### Required work:
Write the data out again so that it matches word for word.

### Information:
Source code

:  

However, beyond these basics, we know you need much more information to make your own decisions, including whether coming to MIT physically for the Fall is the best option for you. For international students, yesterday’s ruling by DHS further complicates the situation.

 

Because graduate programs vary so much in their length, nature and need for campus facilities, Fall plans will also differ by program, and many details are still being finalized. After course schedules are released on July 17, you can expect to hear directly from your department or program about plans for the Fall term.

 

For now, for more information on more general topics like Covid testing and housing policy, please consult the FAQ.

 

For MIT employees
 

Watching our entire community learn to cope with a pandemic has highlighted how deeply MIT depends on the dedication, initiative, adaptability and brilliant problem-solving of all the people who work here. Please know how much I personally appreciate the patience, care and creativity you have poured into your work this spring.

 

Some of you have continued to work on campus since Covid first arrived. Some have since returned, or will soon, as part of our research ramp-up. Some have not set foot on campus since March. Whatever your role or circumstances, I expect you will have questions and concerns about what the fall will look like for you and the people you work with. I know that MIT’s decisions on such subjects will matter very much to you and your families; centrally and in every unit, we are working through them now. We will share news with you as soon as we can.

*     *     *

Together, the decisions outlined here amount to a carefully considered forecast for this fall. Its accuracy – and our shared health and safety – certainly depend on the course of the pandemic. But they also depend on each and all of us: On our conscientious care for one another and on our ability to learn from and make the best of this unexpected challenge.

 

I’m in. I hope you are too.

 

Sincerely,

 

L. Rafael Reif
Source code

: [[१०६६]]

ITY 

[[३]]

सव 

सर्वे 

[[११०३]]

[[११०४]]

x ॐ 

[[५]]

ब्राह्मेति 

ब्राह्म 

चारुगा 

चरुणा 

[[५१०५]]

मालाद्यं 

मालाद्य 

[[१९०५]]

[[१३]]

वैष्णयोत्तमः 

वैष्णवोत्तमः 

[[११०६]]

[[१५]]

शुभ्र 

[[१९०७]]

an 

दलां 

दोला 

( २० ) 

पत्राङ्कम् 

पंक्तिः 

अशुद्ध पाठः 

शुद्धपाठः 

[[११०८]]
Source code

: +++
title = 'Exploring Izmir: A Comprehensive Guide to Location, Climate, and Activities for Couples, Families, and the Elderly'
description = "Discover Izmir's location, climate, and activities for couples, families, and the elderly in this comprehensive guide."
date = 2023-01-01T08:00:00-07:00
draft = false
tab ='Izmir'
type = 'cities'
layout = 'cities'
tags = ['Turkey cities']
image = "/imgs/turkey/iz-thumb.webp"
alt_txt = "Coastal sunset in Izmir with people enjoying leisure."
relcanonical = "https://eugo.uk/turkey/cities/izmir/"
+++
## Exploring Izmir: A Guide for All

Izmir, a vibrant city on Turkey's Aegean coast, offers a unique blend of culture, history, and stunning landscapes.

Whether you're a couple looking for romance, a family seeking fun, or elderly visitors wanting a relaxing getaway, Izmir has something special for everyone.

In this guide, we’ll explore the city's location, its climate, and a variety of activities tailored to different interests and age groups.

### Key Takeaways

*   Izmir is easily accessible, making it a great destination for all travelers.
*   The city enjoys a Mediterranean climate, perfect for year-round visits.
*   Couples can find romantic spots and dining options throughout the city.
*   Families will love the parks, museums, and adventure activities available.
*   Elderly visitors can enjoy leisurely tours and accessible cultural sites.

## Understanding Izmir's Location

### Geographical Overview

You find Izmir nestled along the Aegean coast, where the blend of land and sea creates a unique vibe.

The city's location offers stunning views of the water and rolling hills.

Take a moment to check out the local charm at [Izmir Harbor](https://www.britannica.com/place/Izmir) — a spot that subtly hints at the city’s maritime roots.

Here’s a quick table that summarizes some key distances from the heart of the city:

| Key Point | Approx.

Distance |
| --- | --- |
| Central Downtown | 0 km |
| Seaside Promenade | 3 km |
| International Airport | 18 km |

### Reply:
Source code

:  

However, beyond these basics, we know you need much more information to make your own decisions, including whether coming to MIT physically for the Fall is the best option for you. For international students, yesterday’s ruling by DHS further complicates the situation.

 

Because graduate programs vary so much in their length, nature and need for campus facilities, Fall plans will also differ by program, and many details are still being finalized. After course schedules are released on July 17, you can expect to hear directly from your department or program about plans for the Fall term.

 

For now, for more information on more general topics like Covid testing and housing policy, please consult the FAQ.

 

For MIT employees
 

Watching our entire community learn to cope with a pandemic has highlighted how deeply MIT depends on the dedication, initiative, adaptability and brilliant problem-solving of all the people who work here. Please know how much I personally appreciate the patience, care and creativity you have poured into your work this spring.

 

Some of you have continued to work on campus since Covid first arrived. Some have since returned, or will soon, as part of our research ramp-up. Some have not set foot on campus since March. Whatever your role or circumstances, I expect you will have questions and concerns about what the fall will look like for you and the people you work with. I know that MIT’s decisions on such subjects will matter very much to you and your families; centrally and in every unit, we are working through them now. We will share news with you as soon as we can.

*     *     *

Together, the decisions outlined here amount to a carefully considered forecast for this fall. Its accuracy – and our shared health and safety – certainly depend on the course of the pandemic. But they also depend on each and all of us: On our conscientious care for one another and on our ability to learn from and make the best of this unexpected challenge.

 

I’m in. I hope you are too.

 

Sincerely,

 

L. Rafael Reif
Source code

: [[१०६६]]

ITY 

[[३]]

सव 

सर्वे 

[[११०३]]

[[११०४]]

x ॐ 

[[५]]

ब्राह्मेति 

ब्राह्म 

चारुगा 

चरुणा 

[[५१०५]]

मालाद्यं 

मालाद्य 

[[१९०५]]

[[१३]]

वैष्णयोत्तमः 

वैष्णवोत्तमः 

[[११०६]]

[[१५]]

शुभ्र 

[[१९०७]]

an 

दलां 

दोला 

( २० ) 

पत्राङ्कम् 

पंक्तिः 

अशुद्ध पाठः 

शुद्धपाठः 

[[११०८]]
Source code

: +++
title = 'Exploring Izmir: A Comprehensive Guide to Location, Climate, and Activities for Couples, Families, and the Elderly'
description = "Discover Izmir's location, climate, and activities for couples, families, and the elderly in this comprehensive guide."
date = 2023-01-01T08:00:00-07:00
draft = false
tab ='Izmir'
type = 'cities'
layout = 'cities'
tags = ['Turkey cities']
image = "/imgs/turkey/iz-thumb.webp"
alt_txt = "Coastal sunset in Izmir with people enjoying leisure."
relcanonical = "https://eugo.uk/turkey/cities/izmir/"
+++
## Exploring Izmir: A Guide for All

Izmir, a vibrant city on Turkey's Aegean coast, offers a unique blend of culture, history, and stunning landscapes.

Whether you're a couple looking for romance, a family seeking fun, or elderly visitors wanting a relaxing getaway, Izmir has something special for everyone.

In this guide, we’ll explore the city's location, its climate, and a variety of activities tailored to different interests and age groups.

### Key Takeaways

*   Izmir is easily accessible, making it a great destination for all travelers.
*   The city enjoys a Mediterranean climate, perfect for year-round visits.
*   Couples can find romantic spots and dining options throughout the city.
*   Families will love the parks, museums, and adventure activities available.
*   Elderly visitors can enjoy leisurely tours and accessible cultural sites.

## Understanding Izmir's Location

### Geographical Overview

You find Izmir nestled along the Aegean coast, where the blend of land and sea creates a unique vibe.

The city's location offers stunning views of the water and rolling hills.

Take a moment to check out the local charm at [Izmir Harbor](https://www.britannica.com/place/Izmir) — a spot that subtly hints at the city’s maritime roots.

Here’s a quick table that summarizes some key distances from the heart of the city:

| Key Point | Approx.

Distance |
| --- | --- |
| Central Downtown | 0 km |
| Seaside Promenade | 3 km |
| International Airport | 18 km |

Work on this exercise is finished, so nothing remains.